Silber writes, “There are a variety of reasons for that, Kiplinger says, including a smart expansion into the digital realm that drives both advertising and paid-circulation newsletter subscriptions, and at the core, quality content. It’s true, he says, that personal-finance information and advice is ubiquitous today and free on the internet. But that doesn’t mean it’s of the same quality, and that’s where Kiplinger perceives his company’s advantage. ‘A lot of websites are written by amateur and volunteer contributors,’ he says. ‘It doesn’t compare to the carefully researched and fact-checked journalism that we offer. Maybe that’s why we survived.’
“The company’s advertisers — many of them direct, rather than programmatic buyers, both endemic and non endemic—sign up for custom content, slideshows, videos and more. ‘Why do they come to us?’ Kiplinger says. ‘They trust the quality of our content and they know they’re not going to get in trouble from content that doesn’t live up to the value of their brand.’

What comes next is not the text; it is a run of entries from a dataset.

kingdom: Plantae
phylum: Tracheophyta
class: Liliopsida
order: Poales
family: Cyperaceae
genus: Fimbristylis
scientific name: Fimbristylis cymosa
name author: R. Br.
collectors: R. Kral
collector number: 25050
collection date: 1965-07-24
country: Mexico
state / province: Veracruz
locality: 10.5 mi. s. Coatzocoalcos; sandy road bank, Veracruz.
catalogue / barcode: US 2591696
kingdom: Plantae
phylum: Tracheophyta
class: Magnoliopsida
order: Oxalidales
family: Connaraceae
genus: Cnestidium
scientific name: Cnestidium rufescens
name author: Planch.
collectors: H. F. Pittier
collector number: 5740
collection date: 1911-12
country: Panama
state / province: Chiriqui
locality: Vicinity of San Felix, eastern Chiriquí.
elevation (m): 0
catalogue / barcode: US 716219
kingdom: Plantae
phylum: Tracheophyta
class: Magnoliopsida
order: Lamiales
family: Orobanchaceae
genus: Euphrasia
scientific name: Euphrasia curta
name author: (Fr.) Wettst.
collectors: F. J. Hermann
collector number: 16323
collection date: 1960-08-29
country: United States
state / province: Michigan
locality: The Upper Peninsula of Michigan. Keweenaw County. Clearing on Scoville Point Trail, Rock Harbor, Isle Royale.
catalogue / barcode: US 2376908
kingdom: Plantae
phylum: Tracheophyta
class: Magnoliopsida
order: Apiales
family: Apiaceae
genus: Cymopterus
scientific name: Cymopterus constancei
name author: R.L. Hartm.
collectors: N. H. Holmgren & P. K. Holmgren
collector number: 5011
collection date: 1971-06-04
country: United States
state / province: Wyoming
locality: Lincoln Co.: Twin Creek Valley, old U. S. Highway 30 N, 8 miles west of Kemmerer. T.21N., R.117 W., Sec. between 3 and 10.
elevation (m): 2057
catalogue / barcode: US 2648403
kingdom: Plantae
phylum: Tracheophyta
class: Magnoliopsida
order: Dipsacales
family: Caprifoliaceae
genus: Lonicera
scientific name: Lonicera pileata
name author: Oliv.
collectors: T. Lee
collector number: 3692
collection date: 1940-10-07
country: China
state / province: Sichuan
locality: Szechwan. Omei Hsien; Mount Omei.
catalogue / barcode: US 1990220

“The company publishes four paid newsletters (The Kiplinger Letter; The Kiplinger Tax Letter; Kiplinger’s Retirement Report; and Kiplinger’s Investing for Income) with a combined circulation of more than 300,000. The magazine has more than 600,000 subscribers. The website, Kiplinger.com, averages 24 million views per month. The four paid newsletters have renewal rates above 80%. In recent years, the company has created a series of daily enewsletters to drive both web traffic and subscriptions.”